** start SOURCE DOCUMENT **

Tag Archives: Demand Response

Opinion: An uncertain path to a cleaner future – Zero carbon electricity legislation in New York and California

By Thomas R. Brill & Steven C. Russo (Greenberg Traurig), Utility Dive

Last month, New York passed the Climate Leadership and Community Protection Act, which calls for a carbon free electricity market by 2040. With passage of this law, New York became the sixth state to pass legislation calling for a carbon free electricity market. Just one year earlier, California passed similar legislation, SB100, adopting a state policy to achieve a zero-carbon electricity market by 2045.

These goals will have to be pursued notwithstanding the fact demand for electricity is projected to increase as other sectors pursue beneficial electrification to comply with ambitious emission reduction goals they face. Whether these goals can be achieved, and at what cost, will depend on technology advancements and how these laws are interpreted and implemented by regulators.

** end SOURCE DOCUMENT **
** start SUPPLIED RECORDS **

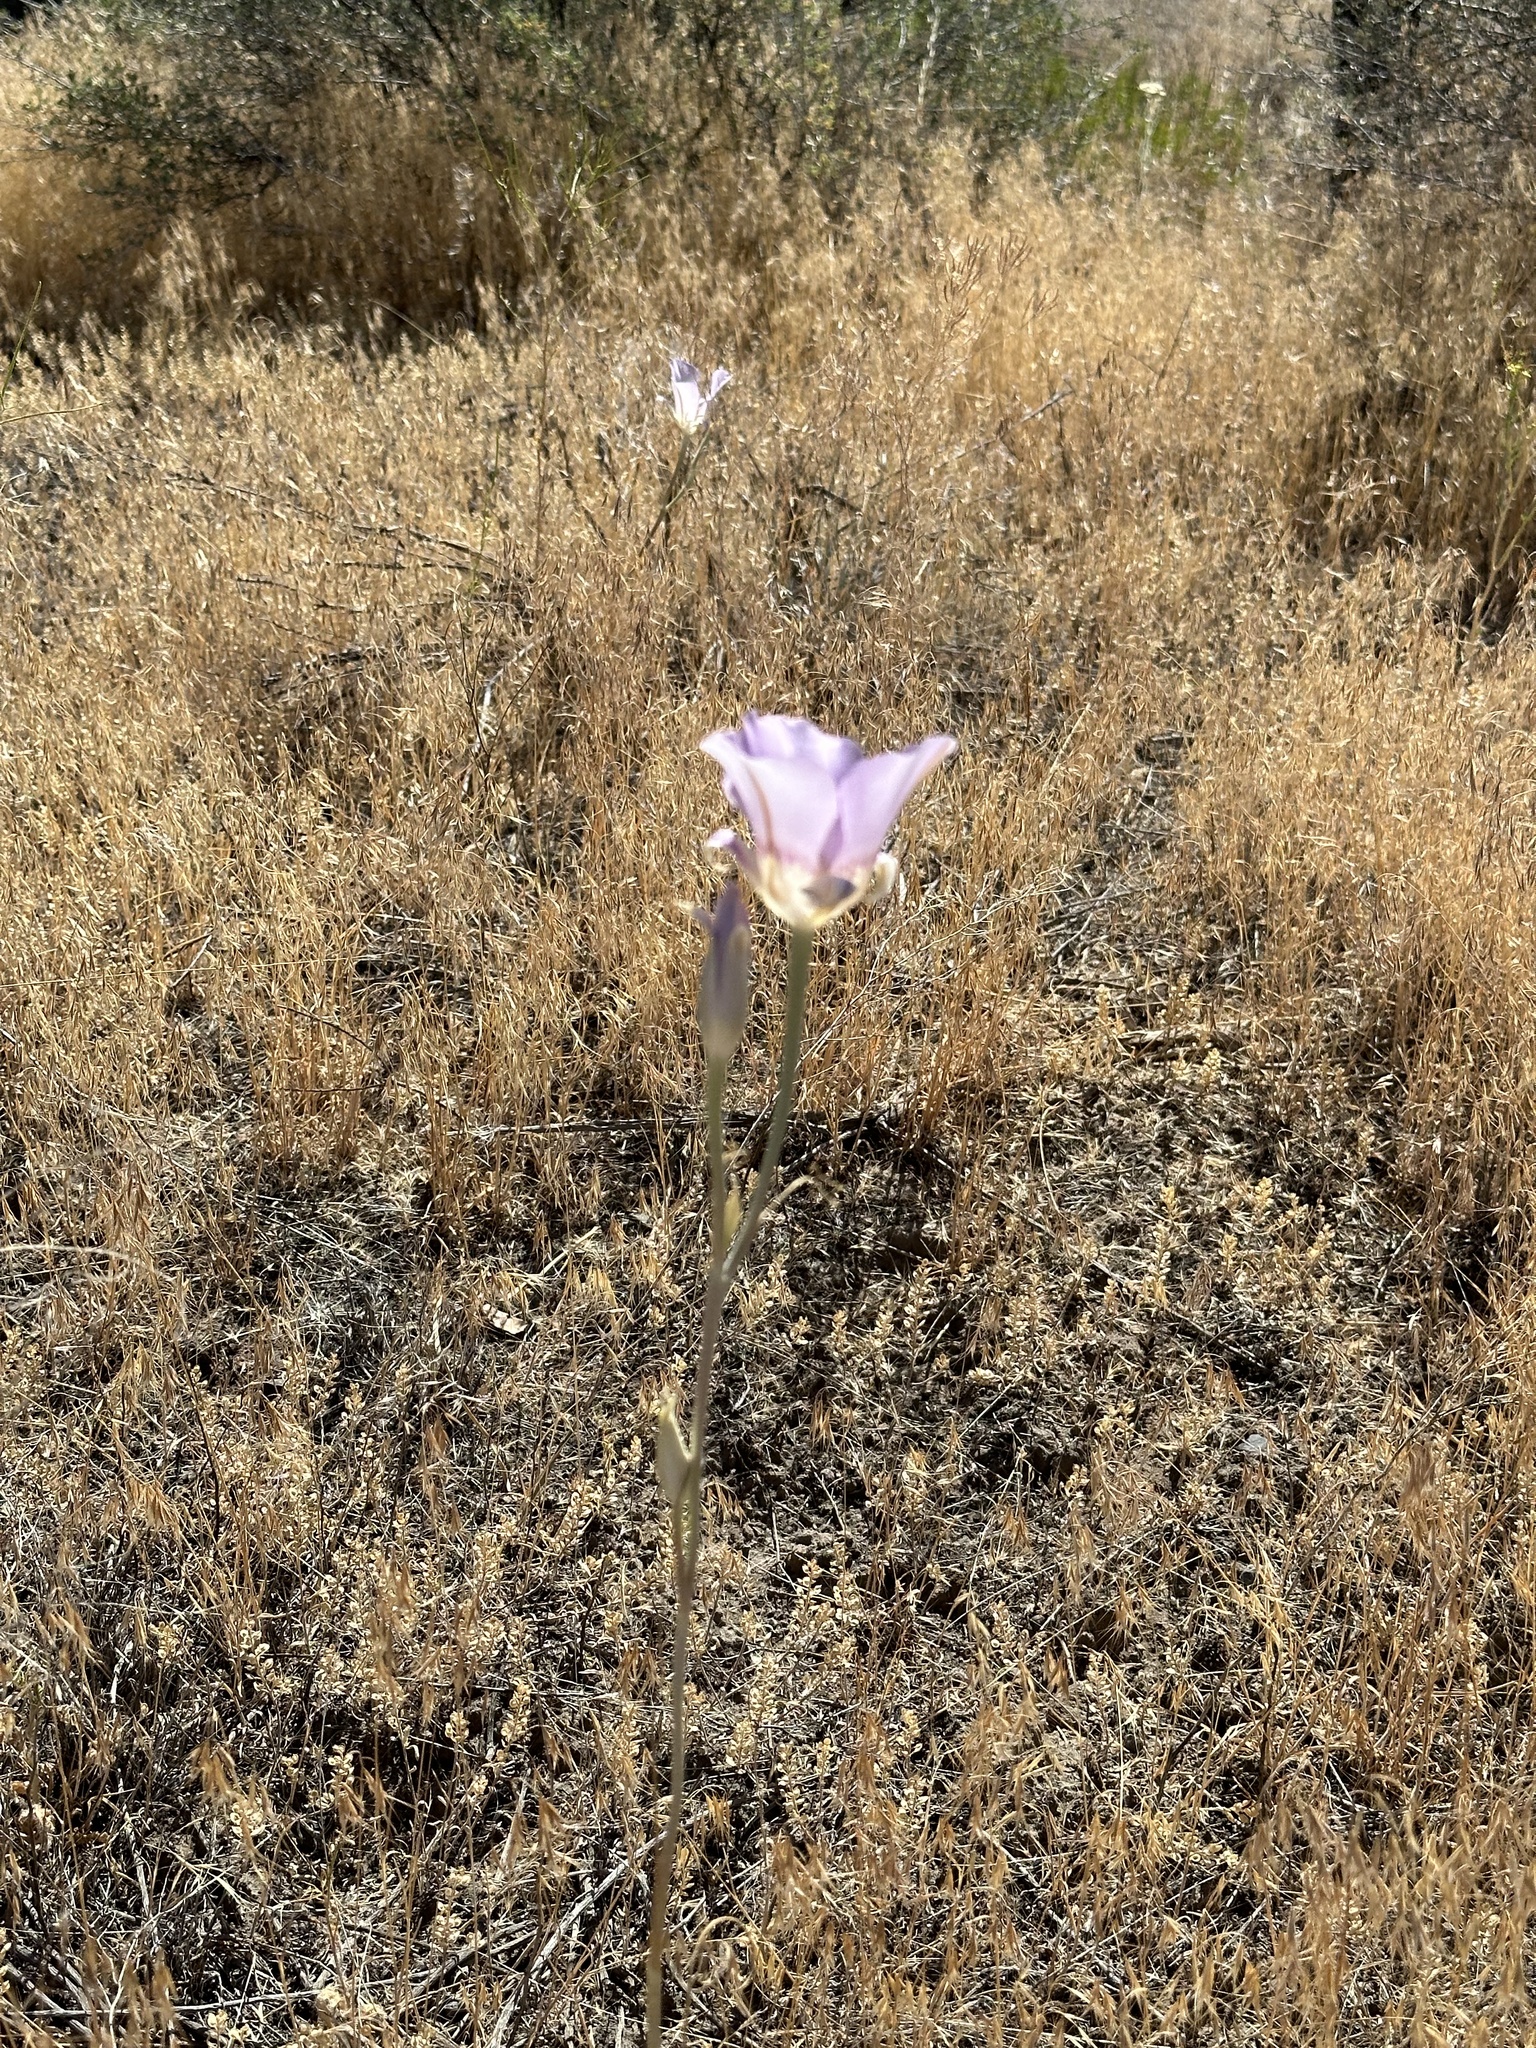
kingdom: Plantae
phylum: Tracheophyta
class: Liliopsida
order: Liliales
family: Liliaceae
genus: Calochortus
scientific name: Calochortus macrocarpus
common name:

** end SUPPLIED RECORDS **
** start SUPPLIED RECORDS **

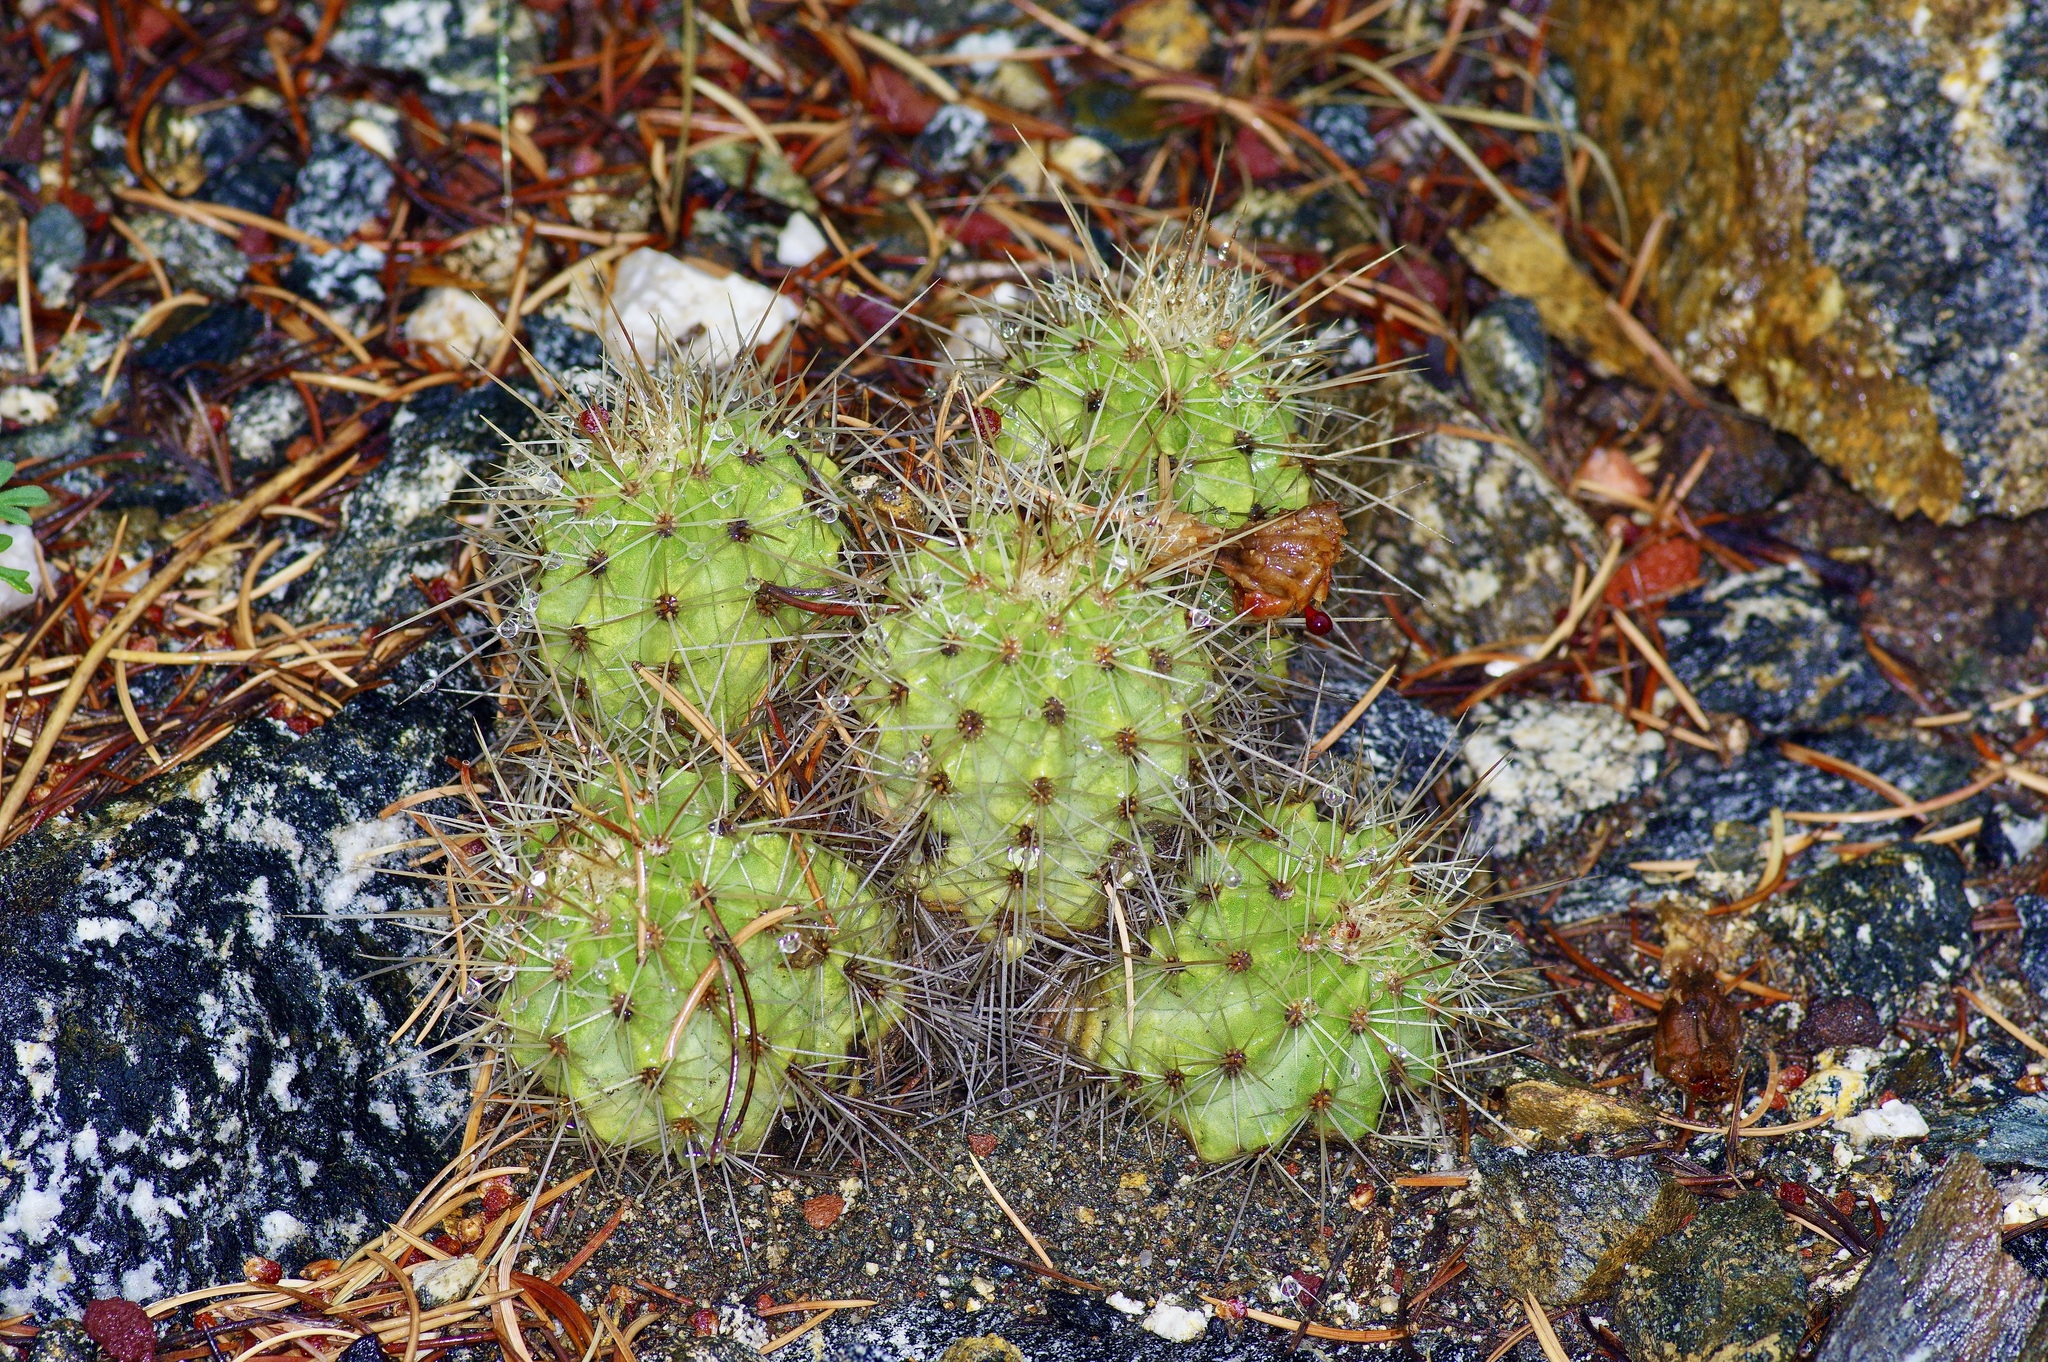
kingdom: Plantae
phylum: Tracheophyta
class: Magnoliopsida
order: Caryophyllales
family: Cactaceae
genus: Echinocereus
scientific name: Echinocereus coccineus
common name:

** end SUPPLIED RECORDS **
** start SUPPLIED RECORDS **

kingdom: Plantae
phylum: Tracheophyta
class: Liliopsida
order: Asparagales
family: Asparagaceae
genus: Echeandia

** end SUPPLIED RECORDS **

* [WHAT YOU NEED TO DO]:
Answer these questions about the opinion piece on zero-carbon electricity legislation:
1. By what year does New York's Climate Leadership and Community Protection Act call for a carbon-free electricity market?
2. What is the name of the legislation California passed, and what year does it set for a zero-carbon electricity market?
3. On what two things does the piece say achieving these goals will depend?

* [FINAL RESULT]:
1. 2040
2. SB100, with a target year of 2045
3. Technology advancements, and how regulators interpret and implement the laws